══ Provided material ══
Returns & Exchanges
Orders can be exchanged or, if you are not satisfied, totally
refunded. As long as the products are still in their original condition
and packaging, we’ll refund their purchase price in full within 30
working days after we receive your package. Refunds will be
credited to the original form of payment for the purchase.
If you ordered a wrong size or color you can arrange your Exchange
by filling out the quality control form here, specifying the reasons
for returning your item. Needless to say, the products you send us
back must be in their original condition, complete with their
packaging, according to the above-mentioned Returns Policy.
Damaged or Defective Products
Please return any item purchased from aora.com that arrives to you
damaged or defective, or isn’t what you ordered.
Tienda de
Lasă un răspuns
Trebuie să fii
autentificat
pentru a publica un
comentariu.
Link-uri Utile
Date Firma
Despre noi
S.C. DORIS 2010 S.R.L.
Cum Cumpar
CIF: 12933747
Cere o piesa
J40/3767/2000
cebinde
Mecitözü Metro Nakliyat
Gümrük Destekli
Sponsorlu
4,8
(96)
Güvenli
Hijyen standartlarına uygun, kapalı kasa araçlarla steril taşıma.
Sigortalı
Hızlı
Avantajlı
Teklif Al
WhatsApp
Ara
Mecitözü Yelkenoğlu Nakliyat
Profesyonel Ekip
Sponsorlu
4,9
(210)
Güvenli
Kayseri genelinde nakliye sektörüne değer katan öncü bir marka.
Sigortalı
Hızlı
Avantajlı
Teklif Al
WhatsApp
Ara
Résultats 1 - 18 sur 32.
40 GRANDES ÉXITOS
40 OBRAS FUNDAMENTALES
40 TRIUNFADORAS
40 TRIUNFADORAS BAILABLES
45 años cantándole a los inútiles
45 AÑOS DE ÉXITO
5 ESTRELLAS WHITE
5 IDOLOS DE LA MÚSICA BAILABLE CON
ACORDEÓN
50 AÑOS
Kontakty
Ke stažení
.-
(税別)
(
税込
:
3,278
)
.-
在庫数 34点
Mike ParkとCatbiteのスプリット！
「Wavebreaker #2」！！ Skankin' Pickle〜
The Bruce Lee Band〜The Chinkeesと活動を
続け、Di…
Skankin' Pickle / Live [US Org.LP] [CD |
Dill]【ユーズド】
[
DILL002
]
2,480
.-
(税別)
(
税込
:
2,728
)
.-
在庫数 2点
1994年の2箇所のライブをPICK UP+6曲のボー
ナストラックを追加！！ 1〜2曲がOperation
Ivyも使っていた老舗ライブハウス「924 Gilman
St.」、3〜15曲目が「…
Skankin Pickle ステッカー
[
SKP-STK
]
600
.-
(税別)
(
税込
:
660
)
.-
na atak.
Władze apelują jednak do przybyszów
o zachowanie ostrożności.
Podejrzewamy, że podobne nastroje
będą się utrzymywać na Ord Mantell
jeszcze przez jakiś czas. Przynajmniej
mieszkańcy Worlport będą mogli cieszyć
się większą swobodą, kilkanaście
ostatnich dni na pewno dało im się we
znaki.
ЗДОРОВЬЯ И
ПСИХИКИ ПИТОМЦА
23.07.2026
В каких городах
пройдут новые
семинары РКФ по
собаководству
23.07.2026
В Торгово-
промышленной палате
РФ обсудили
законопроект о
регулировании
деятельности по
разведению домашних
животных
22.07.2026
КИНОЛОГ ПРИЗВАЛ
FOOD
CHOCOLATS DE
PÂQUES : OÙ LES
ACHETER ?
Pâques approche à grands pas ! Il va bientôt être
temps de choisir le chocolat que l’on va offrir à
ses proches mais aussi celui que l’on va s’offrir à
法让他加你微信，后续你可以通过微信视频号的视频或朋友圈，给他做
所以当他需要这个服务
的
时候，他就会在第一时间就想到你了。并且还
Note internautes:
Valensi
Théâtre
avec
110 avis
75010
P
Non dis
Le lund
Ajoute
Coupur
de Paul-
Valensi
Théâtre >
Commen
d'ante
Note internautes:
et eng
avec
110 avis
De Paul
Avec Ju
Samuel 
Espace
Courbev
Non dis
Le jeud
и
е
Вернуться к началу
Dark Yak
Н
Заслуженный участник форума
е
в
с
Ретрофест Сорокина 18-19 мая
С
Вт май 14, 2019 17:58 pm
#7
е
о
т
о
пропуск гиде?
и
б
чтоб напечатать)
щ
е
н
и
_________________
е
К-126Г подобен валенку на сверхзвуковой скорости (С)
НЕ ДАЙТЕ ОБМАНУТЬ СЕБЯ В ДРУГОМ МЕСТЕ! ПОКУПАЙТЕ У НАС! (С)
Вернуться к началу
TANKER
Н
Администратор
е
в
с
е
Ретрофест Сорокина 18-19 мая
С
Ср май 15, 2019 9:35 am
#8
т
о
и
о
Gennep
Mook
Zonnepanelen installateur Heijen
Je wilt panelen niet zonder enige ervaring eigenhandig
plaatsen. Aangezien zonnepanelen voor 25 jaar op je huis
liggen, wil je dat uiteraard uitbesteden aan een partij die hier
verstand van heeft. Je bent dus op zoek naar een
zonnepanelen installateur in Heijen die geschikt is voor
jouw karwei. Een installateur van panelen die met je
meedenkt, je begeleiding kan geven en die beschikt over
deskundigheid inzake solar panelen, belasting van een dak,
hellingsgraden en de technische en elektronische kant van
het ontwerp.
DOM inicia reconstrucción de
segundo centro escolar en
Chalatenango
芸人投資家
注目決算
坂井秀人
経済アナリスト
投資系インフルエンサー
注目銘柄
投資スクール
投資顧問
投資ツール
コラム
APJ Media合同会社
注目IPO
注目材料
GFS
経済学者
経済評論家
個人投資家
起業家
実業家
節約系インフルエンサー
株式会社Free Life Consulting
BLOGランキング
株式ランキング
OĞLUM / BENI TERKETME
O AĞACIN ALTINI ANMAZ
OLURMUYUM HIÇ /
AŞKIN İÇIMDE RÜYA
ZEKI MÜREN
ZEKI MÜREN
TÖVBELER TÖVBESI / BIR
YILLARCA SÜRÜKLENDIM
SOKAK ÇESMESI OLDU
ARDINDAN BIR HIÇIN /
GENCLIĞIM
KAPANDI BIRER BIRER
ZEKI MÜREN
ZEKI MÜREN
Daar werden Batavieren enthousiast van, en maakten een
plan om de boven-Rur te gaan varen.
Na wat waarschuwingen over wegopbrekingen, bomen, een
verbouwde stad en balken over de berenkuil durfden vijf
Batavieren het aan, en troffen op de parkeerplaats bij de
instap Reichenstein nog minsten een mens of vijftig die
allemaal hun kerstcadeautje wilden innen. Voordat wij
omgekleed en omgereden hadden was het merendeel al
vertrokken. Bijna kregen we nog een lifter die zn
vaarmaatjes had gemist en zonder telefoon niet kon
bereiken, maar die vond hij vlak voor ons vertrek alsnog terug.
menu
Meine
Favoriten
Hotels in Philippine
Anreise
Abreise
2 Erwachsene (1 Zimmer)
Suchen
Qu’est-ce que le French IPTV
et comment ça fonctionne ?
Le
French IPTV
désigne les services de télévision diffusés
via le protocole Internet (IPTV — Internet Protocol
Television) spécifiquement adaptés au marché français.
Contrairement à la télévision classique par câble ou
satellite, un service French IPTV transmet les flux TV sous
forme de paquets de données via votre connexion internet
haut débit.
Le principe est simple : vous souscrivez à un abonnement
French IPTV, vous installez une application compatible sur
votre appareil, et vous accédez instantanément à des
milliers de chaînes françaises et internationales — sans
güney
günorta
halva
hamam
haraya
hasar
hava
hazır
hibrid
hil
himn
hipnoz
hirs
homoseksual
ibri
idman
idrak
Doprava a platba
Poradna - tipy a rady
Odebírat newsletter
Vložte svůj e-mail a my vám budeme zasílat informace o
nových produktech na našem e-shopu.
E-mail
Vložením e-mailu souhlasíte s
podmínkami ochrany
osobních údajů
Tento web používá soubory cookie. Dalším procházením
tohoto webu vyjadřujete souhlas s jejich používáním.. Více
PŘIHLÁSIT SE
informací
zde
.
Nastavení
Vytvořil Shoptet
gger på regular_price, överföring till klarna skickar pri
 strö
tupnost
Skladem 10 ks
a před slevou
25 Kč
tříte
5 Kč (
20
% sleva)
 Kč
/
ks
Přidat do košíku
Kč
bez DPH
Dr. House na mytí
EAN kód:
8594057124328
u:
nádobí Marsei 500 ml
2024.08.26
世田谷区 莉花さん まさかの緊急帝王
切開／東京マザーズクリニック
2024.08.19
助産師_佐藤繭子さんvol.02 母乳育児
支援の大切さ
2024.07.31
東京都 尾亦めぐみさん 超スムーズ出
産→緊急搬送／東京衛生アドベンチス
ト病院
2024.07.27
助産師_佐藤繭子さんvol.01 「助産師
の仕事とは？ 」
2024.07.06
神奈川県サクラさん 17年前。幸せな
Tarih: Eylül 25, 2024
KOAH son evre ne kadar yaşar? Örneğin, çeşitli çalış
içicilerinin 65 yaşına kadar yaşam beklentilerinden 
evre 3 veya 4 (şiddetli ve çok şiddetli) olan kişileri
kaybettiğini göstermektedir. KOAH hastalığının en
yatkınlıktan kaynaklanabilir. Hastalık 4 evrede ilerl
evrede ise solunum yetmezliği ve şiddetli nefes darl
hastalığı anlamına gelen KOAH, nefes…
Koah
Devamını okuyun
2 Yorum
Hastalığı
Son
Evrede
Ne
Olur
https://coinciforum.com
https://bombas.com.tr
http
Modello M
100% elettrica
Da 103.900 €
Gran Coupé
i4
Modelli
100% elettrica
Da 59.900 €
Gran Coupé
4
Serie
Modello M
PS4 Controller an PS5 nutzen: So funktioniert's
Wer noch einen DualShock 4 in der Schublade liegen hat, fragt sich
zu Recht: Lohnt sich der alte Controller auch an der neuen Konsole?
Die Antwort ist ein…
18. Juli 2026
═══
▸ **Task instructions**
Please copy, exactly and with nothing else, the lines above beginning at the line that has "O AĞACIN ALTINI ANMAZ" and ending with the line that has "Daar werden Batavieren".

▸ **Solved exercise**
O AĞACIN ALTINI ANMAZ
OLURMUYUM HIÇ /
AŞKIN İÇIMDE RÜYA
ZEKI MÜREN
ZEKI MÜREN
TÖVBELER TÖVBESI / BIR
YILLARCA SÜRÜKLENDIM
SOKAK ÇESMESI OLDU
ARDINDAN BIR HIÇIN /
GENCLIĞIM
KAPANDI BIRER BIRER
ZEKI MÜREN
ZEKI MÜREN
Daar werden Batavieren enthousiast van, en maakten een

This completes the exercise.